Trump is on pace to get fewer votes than in 2020, so his “gains” are purely in vote share because the Democratic vote fell off the end of a table.
I will never understand how some people turned out to vote against Trump during a pandemic but didn’t come out to vote for Harris when the opponent is the same.
That is one of the reasons for her loss, but the polls shifted 4 points to Trump after Comey announced the re-opening of the email investigation two weeks before the election, and that was all he needed.
“For the past eight years, the Republican Party has been having an honest conversation about the real things that ail us: inflation; the hollowing out of rural America; the rise of China; the housing crisis; the opioid crisis; the chaos at our southern border; free speech; and the decline of American power.”
You likely believe this is accurate and I’m sure the writer does, but I see the beginnings of another flawed argument. Anyways, it looks like y’all will control all of government, so I expect all of these things will be fixed. I hope your voters do also. If these issues you’ve been “having an honest conversation about” aren’t fixed, I hope you’re honest enough not to blame the Democrats.
This paragraph is a load of bullshit. The current Republican Party hasn’t had an honest conversation with the American public about any of these issues the writer mentions over the last eight years. It’s just further proof that people will believe whatever twisted narratives they concoct in their heads.
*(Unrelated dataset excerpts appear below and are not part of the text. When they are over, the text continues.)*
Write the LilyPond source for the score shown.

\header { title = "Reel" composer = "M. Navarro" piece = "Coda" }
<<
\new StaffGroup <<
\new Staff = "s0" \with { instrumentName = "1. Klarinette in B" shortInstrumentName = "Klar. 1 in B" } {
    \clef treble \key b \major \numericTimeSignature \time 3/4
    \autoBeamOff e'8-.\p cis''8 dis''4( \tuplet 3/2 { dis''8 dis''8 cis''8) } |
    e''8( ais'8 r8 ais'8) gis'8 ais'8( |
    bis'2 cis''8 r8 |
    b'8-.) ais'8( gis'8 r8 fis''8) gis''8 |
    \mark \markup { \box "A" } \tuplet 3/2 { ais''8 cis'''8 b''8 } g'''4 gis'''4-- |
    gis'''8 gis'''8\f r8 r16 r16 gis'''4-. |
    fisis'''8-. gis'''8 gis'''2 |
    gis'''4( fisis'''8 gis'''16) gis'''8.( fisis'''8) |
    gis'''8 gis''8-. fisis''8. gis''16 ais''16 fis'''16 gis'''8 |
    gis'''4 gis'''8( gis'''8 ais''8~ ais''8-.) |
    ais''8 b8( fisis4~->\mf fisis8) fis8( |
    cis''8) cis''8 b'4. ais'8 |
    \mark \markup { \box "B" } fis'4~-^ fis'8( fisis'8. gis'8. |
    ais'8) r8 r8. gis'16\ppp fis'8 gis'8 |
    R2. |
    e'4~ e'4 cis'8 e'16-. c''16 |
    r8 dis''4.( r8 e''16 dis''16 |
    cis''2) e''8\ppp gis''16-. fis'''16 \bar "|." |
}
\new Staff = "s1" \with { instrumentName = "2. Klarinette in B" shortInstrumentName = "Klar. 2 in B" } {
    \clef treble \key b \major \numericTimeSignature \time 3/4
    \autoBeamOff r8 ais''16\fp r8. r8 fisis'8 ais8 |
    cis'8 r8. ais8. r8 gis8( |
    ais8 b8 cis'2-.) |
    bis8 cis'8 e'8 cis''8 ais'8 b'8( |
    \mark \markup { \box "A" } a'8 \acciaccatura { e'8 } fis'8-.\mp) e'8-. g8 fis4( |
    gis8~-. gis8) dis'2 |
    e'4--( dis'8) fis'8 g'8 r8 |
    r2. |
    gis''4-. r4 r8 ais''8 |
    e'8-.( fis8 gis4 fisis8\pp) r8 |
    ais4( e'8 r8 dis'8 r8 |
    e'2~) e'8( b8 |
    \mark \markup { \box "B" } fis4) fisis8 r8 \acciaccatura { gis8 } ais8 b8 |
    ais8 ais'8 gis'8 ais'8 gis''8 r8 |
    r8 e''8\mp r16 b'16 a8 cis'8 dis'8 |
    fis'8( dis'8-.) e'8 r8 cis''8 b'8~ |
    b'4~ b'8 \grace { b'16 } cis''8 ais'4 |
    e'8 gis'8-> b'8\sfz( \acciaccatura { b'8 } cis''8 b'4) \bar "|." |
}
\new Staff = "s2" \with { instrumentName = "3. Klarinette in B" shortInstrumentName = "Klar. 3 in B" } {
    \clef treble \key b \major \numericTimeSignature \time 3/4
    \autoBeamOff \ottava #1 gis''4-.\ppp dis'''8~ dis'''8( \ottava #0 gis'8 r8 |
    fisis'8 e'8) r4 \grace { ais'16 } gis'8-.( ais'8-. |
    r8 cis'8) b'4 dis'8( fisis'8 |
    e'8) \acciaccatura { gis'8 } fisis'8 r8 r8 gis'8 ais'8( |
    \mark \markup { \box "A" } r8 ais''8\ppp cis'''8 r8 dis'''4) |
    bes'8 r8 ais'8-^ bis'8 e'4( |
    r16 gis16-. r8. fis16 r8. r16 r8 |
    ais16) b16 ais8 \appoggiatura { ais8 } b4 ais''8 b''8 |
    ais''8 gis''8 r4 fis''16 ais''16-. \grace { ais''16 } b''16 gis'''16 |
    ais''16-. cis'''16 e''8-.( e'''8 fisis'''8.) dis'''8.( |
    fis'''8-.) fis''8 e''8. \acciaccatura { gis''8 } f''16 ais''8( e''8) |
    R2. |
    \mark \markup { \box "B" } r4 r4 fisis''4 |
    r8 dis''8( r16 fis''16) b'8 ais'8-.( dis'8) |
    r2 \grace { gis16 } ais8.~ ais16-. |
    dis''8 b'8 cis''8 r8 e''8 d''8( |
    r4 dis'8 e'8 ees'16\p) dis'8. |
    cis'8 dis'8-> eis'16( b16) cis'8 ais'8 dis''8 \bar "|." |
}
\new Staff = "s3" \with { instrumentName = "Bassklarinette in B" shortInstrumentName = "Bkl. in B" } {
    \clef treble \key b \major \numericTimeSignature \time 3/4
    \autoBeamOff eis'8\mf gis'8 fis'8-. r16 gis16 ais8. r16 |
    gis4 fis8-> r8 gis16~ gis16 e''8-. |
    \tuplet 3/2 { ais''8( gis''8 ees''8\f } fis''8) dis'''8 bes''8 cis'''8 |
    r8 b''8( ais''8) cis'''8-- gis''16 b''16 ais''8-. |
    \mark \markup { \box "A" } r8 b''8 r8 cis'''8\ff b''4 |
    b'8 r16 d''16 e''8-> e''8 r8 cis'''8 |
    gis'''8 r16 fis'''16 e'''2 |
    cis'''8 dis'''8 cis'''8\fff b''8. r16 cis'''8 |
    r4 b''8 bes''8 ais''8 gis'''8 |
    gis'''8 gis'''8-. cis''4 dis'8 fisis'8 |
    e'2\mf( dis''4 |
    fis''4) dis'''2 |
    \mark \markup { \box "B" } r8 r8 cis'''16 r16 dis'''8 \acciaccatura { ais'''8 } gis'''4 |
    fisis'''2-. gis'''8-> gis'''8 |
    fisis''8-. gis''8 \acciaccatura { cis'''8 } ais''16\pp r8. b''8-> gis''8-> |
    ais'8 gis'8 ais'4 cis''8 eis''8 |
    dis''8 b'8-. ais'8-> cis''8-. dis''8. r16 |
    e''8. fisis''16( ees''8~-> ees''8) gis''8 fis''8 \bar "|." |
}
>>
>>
I thought it was a pretty fair take, all in all. With the caveat that “honest” discussion is a bit much. “They’re eating the dogs and the cats” wasn’t a shining moment of honest discourse. But I agree that the Dems have not formulated a coherent systemic approach to the things the writer asserts are the issues closest to Americans’ hearts. Of course whenever they do, Republicans tend to protect their constituents from the offered help, which is shitty.
Respectfully, I disagree with this. Dems generally have a coherent approach on policy, grounded in a worldview that people are deserving of kindness, mercy, and dignity, and that government can either help provide that or make space for people to find it on their own. It is simply this worldview is not the majority in the electorate.
Yeah, a stronger retort would address what I quoted, and why it shouldn’t trouble me, but I suspect that you consider your retort “an honest conversation.”
I agree that they offer competent governance and consistent compassion and a belief in self-government and citizenship. I think the author’s point was that people were hungrier for something else. Republicans gave it to them.
"A fundamental principle of American democracy is that when we lose an election, we accept the results. That principle, as much as any other, distinguishes democracy from monarchy or tyranny. And anyone who seeks the public trust must honor it,” Harris said.
If Debbie Wasserman-Schultz and the DNC don’t put their thumbs on the scale and let Biden run, I feel like we’re having a much different conversation today.
Biden making a speech this year is not the same as him being the incumbent VP eight years ago. Admittedly, he wouldn’t have necessarily been a great candidate in 2016, but even that would’ve been better Hillary Clinton, arguably the worst possible candidate Wasserman-Schultz and the DNC could install as the nominee.
This same fucking author acknowledged the following in July (in the context of Israel/Palestine):
But sure, they’re the ones having the honest conversations.
Today’s opinion piece reads like someone who wants to play both sides to appear smarter than they are. Appropriate for a publication owned by Bari fucking Weiss.